- Énoncé 1
Dans le texte sur la France et l'Algérie, pourquoi des relations de confiance avec l'Algérie sont-elles jugées tout aussi importantes que la relation avec l'Allemagne ? Répondez en une à trois phrases.
- Énoncé 2
Pouvez-vous prolonger le texte sur la France et l'Algérie au-delà de sa dernière phrase ?

- Texte à examiner
====
5/. Enfin, l’Algérie est un pays plurilingue, et en particulier le plus grand pays francophone, après la France. La langue française est partout : dans les rues, avec les enseignes des magasins, des restaurants, les panneaux publicitaires, des noms de rue; dans le langage courant des Algériens; dans la sphère administrative et bancaire; au sein de l’enseignement supérieur où les cours sont bien souvent en français en médecine, en pharmacie, en architecture, en sciences des techniques, etc.; dans les moyens de communication.

La France et l’Algérie ont un avenir commun

La France n’a pas à craindre l’Algérie. Bien au contraire. La France et l’Algérie ont un avenir commun. Si notre relation avec l’Allemagne est toujours fondamentale au sein de l’Union européenne, des relations construites, apaisées et de confiance avec l’Algérie le sont tout autant pour la construction d’un espace méditerranéen de prospérité et de sécurité partagées. Et au-delà du Maghreb pour construire un axe Nord-Sud entre l’Europe et l’Afrique. Un axe vital pour les deux pays, une nouvelle alliance, dans une mondialisation prise en otage entre «La Solution chinoise» de Xi Jinping et le «Make America great again» de Donald Trump. L’Algérie et la France ont les mêmes défis de grande ampleur à relever. Ils ont pris conscience dans une première étape de la nécessité de répondre aux difficultés qui pénalisent leurs économies respectives :

– La France en cherchant à mettre fin à trois décennies de désindustrialisation et de chômage de masse qui gangrènent sa cohésion sociale, après avoir succombé successivement aux idées reçues de «la société post-industrielle» dans les années 1980, de la «nouvelle économie» dans les années 1990 et de «l’entreprise sans usines» dans les années 2000;

– L’Algérie qui sait l’impératif de passer d’un modèle étatique, bureaucratique, obsédé par le contrôle politique, subventionnant largement au travers d’une économie fondée sur l’exploitation des hydrocarbures, à un nouveau modèle de développement, fondé sur l’entrepreneuriat, la montée en qualité de ses formations, la diversification de ses activités, la décentralisation de l’action publique, l’égalité Femme-Homme, et un État de droit.
====
[Paramètres intrinsèques et pose des caméras]
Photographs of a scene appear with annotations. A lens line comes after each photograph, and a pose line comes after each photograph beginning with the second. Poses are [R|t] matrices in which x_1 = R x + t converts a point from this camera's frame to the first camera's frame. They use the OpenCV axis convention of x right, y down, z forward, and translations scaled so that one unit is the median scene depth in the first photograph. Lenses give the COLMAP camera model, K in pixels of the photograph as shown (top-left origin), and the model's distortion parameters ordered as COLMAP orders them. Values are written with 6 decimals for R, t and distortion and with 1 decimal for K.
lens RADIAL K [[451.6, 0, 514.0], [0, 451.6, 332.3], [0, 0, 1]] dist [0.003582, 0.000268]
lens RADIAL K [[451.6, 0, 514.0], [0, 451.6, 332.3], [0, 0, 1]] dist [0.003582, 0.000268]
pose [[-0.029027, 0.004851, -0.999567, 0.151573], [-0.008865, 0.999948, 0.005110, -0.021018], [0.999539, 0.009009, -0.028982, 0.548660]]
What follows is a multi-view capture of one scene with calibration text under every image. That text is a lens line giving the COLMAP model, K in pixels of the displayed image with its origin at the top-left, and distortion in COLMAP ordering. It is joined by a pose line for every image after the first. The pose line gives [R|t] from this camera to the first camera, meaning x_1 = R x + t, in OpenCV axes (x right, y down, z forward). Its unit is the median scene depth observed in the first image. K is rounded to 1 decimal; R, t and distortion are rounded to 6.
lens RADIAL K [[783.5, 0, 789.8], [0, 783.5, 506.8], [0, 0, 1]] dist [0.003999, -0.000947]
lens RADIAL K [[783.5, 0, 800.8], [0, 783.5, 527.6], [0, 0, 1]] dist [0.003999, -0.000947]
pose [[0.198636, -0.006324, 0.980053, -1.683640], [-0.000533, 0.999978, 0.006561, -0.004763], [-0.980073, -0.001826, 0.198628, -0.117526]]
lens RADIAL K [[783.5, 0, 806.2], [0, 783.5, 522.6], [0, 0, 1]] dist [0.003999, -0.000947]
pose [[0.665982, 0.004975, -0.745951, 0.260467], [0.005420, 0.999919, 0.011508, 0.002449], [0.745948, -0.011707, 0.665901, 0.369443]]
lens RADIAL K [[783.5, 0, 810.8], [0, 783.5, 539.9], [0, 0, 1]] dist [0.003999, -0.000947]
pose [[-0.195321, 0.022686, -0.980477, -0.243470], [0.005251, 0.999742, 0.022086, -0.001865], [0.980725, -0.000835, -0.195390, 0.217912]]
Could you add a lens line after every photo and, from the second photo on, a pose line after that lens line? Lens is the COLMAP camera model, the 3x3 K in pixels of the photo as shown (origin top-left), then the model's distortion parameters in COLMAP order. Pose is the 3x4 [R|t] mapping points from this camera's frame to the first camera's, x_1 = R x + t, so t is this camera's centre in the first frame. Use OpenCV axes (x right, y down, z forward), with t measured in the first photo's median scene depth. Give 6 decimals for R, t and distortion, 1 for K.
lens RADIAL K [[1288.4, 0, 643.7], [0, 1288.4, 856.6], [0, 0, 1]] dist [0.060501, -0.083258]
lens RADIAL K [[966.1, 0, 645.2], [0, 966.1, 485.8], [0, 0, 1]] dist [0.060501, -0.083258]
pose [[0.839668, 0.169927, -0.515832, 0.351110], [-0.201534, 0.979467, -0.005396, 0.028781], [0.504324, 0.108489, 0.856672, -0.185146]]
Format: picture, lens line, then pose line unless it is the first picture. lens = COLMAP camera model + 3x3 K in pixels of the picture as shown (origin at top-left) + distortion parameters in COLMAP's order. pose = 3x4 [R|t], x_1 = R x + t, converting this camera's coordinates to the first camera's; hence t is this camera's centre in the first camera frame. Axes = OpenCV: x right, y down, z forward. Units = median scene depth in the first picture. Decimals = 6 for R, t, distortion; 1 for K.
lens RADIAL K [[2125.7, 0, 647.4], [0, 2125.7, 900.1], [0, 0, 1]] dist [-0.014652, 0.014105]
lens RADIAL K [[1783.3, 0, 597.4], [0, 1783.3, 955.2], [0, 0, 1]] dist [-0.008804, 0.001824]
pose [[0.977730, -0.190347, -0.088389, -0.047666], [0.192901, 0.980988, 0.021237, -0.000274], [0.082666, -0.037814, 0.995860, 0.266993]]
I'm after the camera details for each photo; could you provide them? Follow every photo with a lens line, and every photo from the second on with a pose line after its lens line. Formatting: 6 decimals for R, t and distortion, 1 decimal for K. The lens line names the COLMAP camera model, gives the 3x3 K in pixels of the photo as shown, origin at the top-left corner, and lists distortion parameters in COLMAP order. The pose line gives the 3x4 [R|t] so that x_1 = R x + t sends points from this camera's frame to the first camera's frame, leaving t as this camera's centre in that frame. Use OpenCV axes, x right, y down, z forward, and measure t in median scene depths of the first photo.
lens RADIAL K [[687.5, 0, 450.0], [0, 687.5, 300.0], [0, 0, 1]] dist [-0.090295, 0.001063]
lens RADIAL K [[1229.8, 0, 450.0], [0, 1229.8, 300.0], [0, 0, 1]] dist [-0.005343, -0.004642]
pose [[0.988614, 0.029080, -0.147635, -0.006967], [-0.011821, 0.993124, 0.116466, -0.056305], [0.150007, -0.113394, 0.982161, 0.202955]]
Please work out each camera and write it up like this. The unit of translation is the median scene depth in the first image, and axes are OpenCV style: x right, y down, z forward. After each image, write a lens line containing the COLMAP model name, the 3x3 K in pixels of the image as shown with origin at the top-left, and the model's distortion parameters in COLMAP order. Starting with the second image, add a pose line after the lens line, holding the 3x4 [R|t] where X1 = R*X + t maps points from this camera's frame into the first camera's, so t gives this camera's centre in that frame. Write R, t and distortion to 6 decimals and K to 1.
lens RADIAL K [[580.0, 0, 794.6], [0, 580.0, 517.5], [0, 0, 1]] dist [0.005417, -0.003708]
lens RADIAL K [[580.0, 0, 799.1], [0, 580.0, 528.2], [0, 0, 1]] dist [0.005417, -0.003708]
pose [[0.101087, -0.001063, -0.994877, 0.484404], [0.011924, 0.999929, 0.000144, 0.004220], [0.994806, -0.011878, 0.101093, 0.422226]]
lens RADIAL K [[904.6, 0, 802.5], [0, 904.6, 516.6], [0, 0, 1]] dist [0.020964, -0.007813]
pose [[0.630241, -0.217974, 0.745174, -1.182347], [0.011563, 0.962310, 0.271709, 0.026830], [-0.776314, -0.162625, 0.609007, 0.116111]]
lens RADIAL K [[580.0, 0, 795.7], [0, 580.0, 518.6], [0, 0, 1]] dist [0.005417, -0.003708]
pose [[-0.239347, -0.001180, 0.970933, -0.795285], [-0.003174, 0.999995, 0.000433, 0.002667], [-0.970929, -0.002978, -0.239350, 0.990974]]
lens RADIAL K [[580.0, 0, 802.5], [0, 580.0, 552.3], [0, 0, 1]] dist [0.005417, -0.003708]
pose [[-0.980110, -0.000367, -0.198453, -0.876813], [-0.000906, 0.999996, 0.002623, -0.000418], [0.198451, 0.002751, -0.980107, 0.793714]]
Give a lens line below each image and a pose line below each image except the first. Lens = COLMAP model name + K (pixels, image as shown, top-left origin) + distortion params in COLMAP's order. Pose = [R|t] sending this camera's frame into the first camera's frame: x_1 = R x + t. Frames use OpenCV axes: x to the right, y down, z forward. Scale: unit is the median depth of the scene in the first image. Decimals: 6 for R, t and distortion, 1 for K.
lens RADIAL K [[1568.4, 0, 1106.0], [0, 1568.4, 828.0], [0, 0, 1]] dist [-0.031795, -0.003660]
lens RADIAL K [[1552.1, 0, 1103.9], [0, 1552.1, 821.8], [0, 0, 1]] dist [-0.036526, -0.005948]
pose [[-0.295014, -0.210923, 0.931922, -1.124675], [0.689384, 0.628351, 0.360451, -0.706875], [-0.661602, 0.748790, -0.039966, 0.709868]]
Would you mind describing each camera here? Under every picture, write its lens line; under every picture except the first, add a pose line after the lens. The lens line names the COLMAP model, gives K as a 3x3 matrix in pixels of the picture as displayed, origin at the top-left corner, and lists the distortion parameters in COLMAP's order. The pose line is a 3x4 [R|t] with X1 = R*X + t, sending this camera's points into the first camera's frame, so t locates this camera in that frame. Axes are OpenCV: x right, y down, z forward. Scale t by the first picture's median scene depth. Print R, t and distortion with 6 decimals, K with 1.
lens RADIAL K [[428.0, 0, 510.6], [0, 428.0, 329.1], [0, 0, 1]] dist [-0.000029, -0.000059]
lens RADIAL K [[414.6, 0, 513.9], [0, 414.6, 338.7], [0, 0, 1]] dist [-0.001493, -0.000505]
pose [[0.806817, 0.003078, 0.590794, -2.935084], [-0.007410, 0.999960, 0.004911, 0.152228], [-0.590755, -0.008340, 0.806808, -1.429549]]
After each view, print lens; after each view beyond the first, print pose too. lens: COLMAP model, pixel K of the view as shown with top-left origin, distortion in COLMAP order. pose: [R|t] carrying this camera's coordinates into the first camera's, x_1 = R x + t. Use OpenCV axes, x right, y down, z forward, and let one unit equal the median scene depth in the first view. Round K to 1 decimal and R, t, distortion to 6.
====
- Votre réponse 1
Elles sont présentées comme essentielles à la construction d'un espace méditerranéen de prospérité et de sécurité partagées et, au-delà du Maghreb, d'un axe Nord-Sud entre l'Europe et l'Afrique. Cet axe est qualifié de vital pour les deux pays. Il forme une nouvelle alliance dans une mondialisation prise en otage entre « La Solution chinoise » de Xi Jinping et le « Make America great again » de Donald Trump.

- Votre réponse 2
D’ailleurs, au cours de ces dernières années, une nouvelle coopération a commencé à être mise en œuvre entre les acteurs économiques et scientifiques des deux pays, mobilisant autour de projets communs des entreprises, des universités, des centres de recherche, des collectivités territoriales. Plusieurs dizaines de projets de coopération et d’alliance ont été signées au cours des comités mixtes économiques franco-algériens annuels et mis en œuvre pour la plupart dans des domaines clés : celui de la formation professionnelle; celui de la coopération industrielle entre entreprises françaises (grands groupes mais aussi PMI et ETI) et algériennes dans l’agroalimentaire, les transports, les matériaux de construction, les équipements électriques, la production de vaccins notamment; celui des relations entre universités, entreprises et territoires en matière de traitement des déchets, du numérique appliqué à la santé, de création d’incubateurs pour accompagner les jeunes entrepreneurs, nombreux en Algérie.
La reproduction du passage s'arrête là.